*YOUR OBJECTIVE*:
Apart from the images, reproduce every record word for word.

# # # # # # #

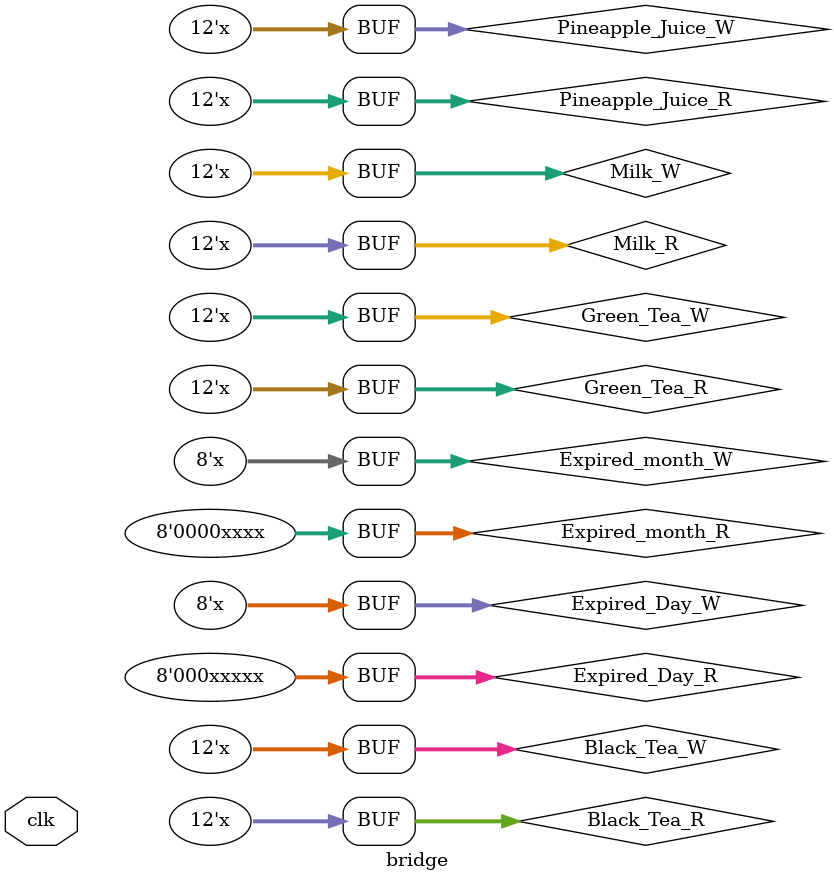
<source format=sv>
module bridge(input clk, INF.bridge_inf inf);

logic [11:0] Black_Tea_R, Green_Tea_R, Milk_R, Pineapple_Juice_R;
logic [7:0] Expired_month_R, Expired_Day_R;

//================================================================
// READ 
//================================================================

assign Black_Tea_R = {inf.R_DATA[51:48] , inf.R_DATA[63:56]};
assign Green_Tea_R = {inf.R_DATA[47:40], inf.R_DATA[55:52]};
assign Expired_month_R = {4'b0000, inf.R_DATA[35:32]};
assign Milk_R = {inf.R_DATA[19:16],inf.R_DATA[31:24]};
assign Pineapple_Juice_R = {inf.R_DATA[15:8],inf.R_DATA[23:20]};
assign Expired_Day_R = {3'b000, inf.R_DATA[4:0]};

//  AR_ADDR
always_ff@(posedge clk or negedge inf.rst_n)begin
	if(!inf.rst_n)
    begin
		inf.AR_ADDR	<=	0;
	end 

    else
    begin
        if(inf.C_in_valid)
        begin
		    inf.AR_ADDR	<=	{1'd1,5'd0,inf.C_addr,3'd0};
        end
	end
end

// AR_VALID
always_ff@(posedge clk , negedge inf.rst_n)begin
	if (!inf.rst_n)
    begin
		inf.AR_VALID <= 0 ; 
	end 

    else 
    begin
        if (inf.AR_READY && inf.AR_VALID)
        begin
		    inf.AR_VALID <= 0 ; 
	    end 
        else if (inf.C_in_valid && inf.C_r_wb == 1)
        begin
		    inf.AR_VALID <= 1 ; 
	    end
    end
end

// R_READY
always_ff@(posedge clk or negedge inf.rst_n)begin
	if(!inf.rst_n)
    begin
		inf.R_READY	<=	0;
	end 

    else
    begin
        if(inf.AR_READY)
        begin
            inf.R_READY	<=	1;
        end 
        else if(inf.R_VALID)
        begin
            inf.R_READY	<=	0;
        end
    end
end

// inf.C_data_r
always_ff@(posedge clk , negedge inf.rst_n)begin
	if (!inf.rst_n)
    begin
		inf.C_data_r <= 0 ;
	end 
    
    else
    begin
        if (inf.R_VALID)
        begin
            // inf.C_data_r <= {Black_Tea_R, Green_Tea_R, Expired_month_R, Milk_R, Pineapple_Juice_R, Expired_Day_R} ;
            inf.C_data_r <= inf.R_DATA;
        end
    end
end

//================================================================
// WRITE
//================================================================

logic [11:0] Black_Tea_W, Green_Tea_W, Milk_W, Pineapple_Juice_W;
logic [7:0] Expired_month_W, Expired_Day_W;

assign Black_Tea_W = inf.C_data_w[63:52];
assign Green_Tea_W = inf.C_data_w[51:40];
assign Expired_month_W = inf.C_data_w[39:32];
assign Milk_W = inf.C_data_w[31:20];
assign Pineapple_Juice_W = inf.C_data_w[19:8];
assign Expired_Day_W = inf.C_data_w[7:0];

// AW_VALID
always_ff@(posedge clk , negedge inf.rst_n)begin
	if (!inf.rst_n)
    begin
		inf.AW_VALID <= 0 ; 
	end 

    else
    begin
        if(inf.AW_READY && inf.AW_VALID)
        begin
		    inf.AW_VALID <= 0 ; 
        end
        else if (inf.C_in_valid && inf.C_r_wb == 0)
        begin
		    inf.AW_VALID <= 1 ; 
	    end
	end
end

// AW_ADDR
always_ff@(posedge clk or negedge inf.rst_n)begin
	if(!inf.rst_n)
    begin
		inf.AW_ADDR	<=	0;
	end 
    
    else
    begin
		if(inf.C_in_valid)
        begin
            inf.AW_ADDR	<=	{1'd1,5'd0,inf.C_addr,3'd0};
        end
	end
end	

// W_VALID
always_ff@(posedge clk or negedge inf.rst_n)begin
	if(!inf.rst_n)
    begin
		inf.W_VALID	<=	0;
	end 
    
    else
    begin
        if(inf.AW_READY)
        begin
            inf.W_VALID	<=	1;
        end 
        else if(inf.W_READY)
        begin
            inf.W_VALID	<=	0;
        end
    end
end

// B_READY
always_ff@(posedge clk or negedge inf.rst_n)begin
	if(!inf.rst_n)
    begin
		inf.B_READY	<=	0;
	end 
    
    else
    begin
        if(inf.AW_READY)
        begin
            inf.B_READY	<=	1;
        end 
        else if(inf.B_VALID)
        begin
            inf.B_READY	<=	0;
        end
    end
end

// W_DATA
always_ff@(posedge clk or negedge inf.rst_n)begin
	if(!inf.rst_n)
    begin
		inf.W_DATA	<=	0;
	end 

    else
    begin
        if(inf.C_in_valid && inf.C_r_wb == 0)
        begin
            // inf.W_DATA	<=	{Black_Tea_W[7:0], Green_Tea_W[3:0], Black_Tea_W[11:8], Green_Tea_W[11:4], Expired_month_W, 
            //                Milk_W[7:0], Pineapple_Juice_W[3:0], Milk_W[11:8], Pineapple_Juice_W[11:4], Expired_Day_W};
            inf.W_DATA <= inf.C_data_w;
        end 
    end
end


//================================================================
// OUTPUT
//================================================================

// C_out_valid
always_ff@(posedge clk or negedge inf.rst_n)begin
	if(!inf.rst_n)
    begin
		inf.C_out_valid <=  0;
	end 
    
    else
    begin
        if(inf.R_VALID) 
        begin
            inf.C_out_valid	<=	1;
	    end 
        else if(inf.B_VALID) 
        begin
            inf.C_out_valid	<=	1;
        end 
        else 
        begin
            inf.C_out_valid	<=	0;
        end
    end
end
endmodule
</source>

# # # # # # #

*PROBLEM SOLUTION*:
<source format=sv>
module bridge(input clk, INF.bridge_inf inf);

logic [11:0] Black_Tea_R, Green_Tea_R, Milk_R, Pineapple_Juice_R;
logic [7:0] Expired_month_R, Expired_Day_R;

//================================================================
// READ 
//================================================================

assign Black_Tea_R = {inf.R_DATA[51:48] , inf.R_DATA[63:56]};
assign Green_Tea_R = {inf.R_DATA[47:40], inf.R_DATA[55:52]};
assign Expired_month_R = {4'b0000, inf.R_DATA[35:32]};
assign Milk_R = {inf.R_DATA[19:16],inf.R_DATA[31:24]};
assign Pineapple_Juice_R = {inf.R_DATA[15:8],inf.R_DATA[23:20]};
assign Expired_Day_R = {3'b000, inf.R_DATA[4:0]};

//  AR_ADDR
always_ff@(posedge clk or negedge inf.rst_n)begin
	if(!inf.rst_n)
    begin
		inf.AR_ADDR	<=	0;
	end 

    else
    begin
        if(inf.C_in_valid)
        begin
		    inf.AR_ADDR	<=	{1'd1,5'd0,inf.C_addr,3'd0};
        end
	end
end

// AR_VALID
always_ff@(posedge clk , negedge inf.rst_n)begin
	if (!inf.rst_n)
    begin
		inf.AR_VALID <= 0 ; 
	end 

    else 
    begin
        if (inf.AR_READY && inf.AR_VALID)
        begin
		    inf.AR_VALID <= 0 ; 
	    end 
        else if (inf.C_in_valid && inf.C_r_wb == 1)
        begin
		    inf.AR_VALID <= 1 ; 
	    end
    end
end

// R_READY
always_ff@(posedge clk or negedge inf.rst_n)begin
	if(!inf.rst_n)
    begin
		inf.R_READY	<=	0;
	end 

    else
    begin
        if(inf.AR_READY)
        begin
            inf.R_READY	<=	1;
        end 
        else if(inf.R_VALID)
        begin
            inf.R_READY	<=	0;
        end
    end
end

// inf.C_data_r
always_ff@(posedge clk , negedge inf.rst_n)begin
	if (!inf.rst_n)
    begin
		inf.C_data_r <= 0 ;
	end 
    
    else
    begin
        if (inf.R_VALID)
        begin
            // inf.C_data_r <= {Black_Tea_R, Green_Tea_R, Expired_month_R, Milk_R, Pineapple_Juice_R, Expired_Day_R} ;
            inf.C_data_r <= inf.R_DATA;
        end
    end
end

//================================================================
// WRITE
//================================================================

logic [11:0] Black_Tea_W, Green_Tea_W, Milk_W, Pineapple_Juice_W;
logic [7:0] Expired_month_W, Expired_Day_W;

assign Black_Tea_W = inf.C_data_w[63:52];
assign Green_Tea_W = inf.C_data_w[51:40];
assign Expired_month_W = inf.C_data_w[39:32];
assign Milk_W = inf.C_data_w[31:20];
assign Pineapple_Juice_W = inf.C_data_w[19:8];
assign Expired_Day_W = inf.C_data_w[7:0];

// AW_VALID
always_ff@(posedge clk , negedge inf.rst_n)begin
	if (!inf.rst_n)
    begin
		inf.AW_VALID <= 0 ; 
	end 

    else
    begin
        if(inf.AW_READY && inf.AW_VALID)
        begin
		    inf.AW_VALID <= 0 ; 
        end
        else if (inf.C_in_valid && inf.C_r_wb == 0)
        begin
		    inf.AW_VALID <= 1 ; 
	    end
	end
end

// AW_ADDR
always_ff@(posedge clk or negedge inf.rst_n)begin
	if(!inf.rst_n)
    begin
		inf.AW_ADDR	<=	0;
	end 
    
    else
    begin
		if(inf.C_in_valid)
        begin
            inf.AW_ADDR	<=	{1'd1,5'd0,inf.C_addr,3'd0};
        end
	end
end	

// W_VALID
always_ff@(posedge clk or negedge inf.rst_n)begin
	if(!inf.rst_n)
    begin
		inf.W_VALID	<=	0;
	end 
    
    else
    begin
        if(inf.AW_READY)
        begin
            inf.W_VALID	<=	1;
        end 
        else if(inf.W_READY)
        begin
            inf.W_VALID	<=	0;
        end
    end
end

// B_READY
always_ff@(posedge clk or negedge inf.rst_n)begin
	if(!inf.rst_n)
    begin
		inf.B_READY	<=	0;
	end 
    
    else
    begin
        if(inf.AW_READY)
        begin
            inf.B_READY	<=	1;
        end 
        else if(inf.B_VALID)
        begin
            inf.B_READY	<=	0;
        end
    end
end

// W_DATA
always_ff@(posedge clk or negedge inf.rst_n)begin
	if(!inf.rst_n)
    begin
		inf.W_DATA	<=	0;
	end 

    else
    begin
        if(inf.C_in_valid && inf.C_r_wb == 0)
        begin
            // inf.W_DATA	<=	{Black_Tea_W[7:0], Green_Tea_W[3:0], Black_Tea_W[11:8], Green_Tea_W[11:4], Expired_month_W, 
            //                Milk_W[7:0], Pineapple_Juice_W[3:0], Milk_W[11:8], Pineapple_Juice_W[11:4], Expired_Day_W};
            inf.W_DATA <= inf.C_data_w;
        end 
    end
end


//================================================================
// OUTPUT
//================================================================

// C_out_valid
always_ff@(posedge clk or negedge inf.rst_n)begin
	if(!inf.rst_n)
    begin
		inf.C_out_valid <=  0;
	end 
    
    else
    begin
        if(inf.R_VALID) 
        begin
            inf.C_out_valid	<=	1;
	    end 
        else if(inf.B_VALID) 
        begin
            inf.C_out_valid	<=	1;
        end 
        else 
        begin
            inf.C_out_valid	<=	0;
        end
    end
end
endmodule
</source>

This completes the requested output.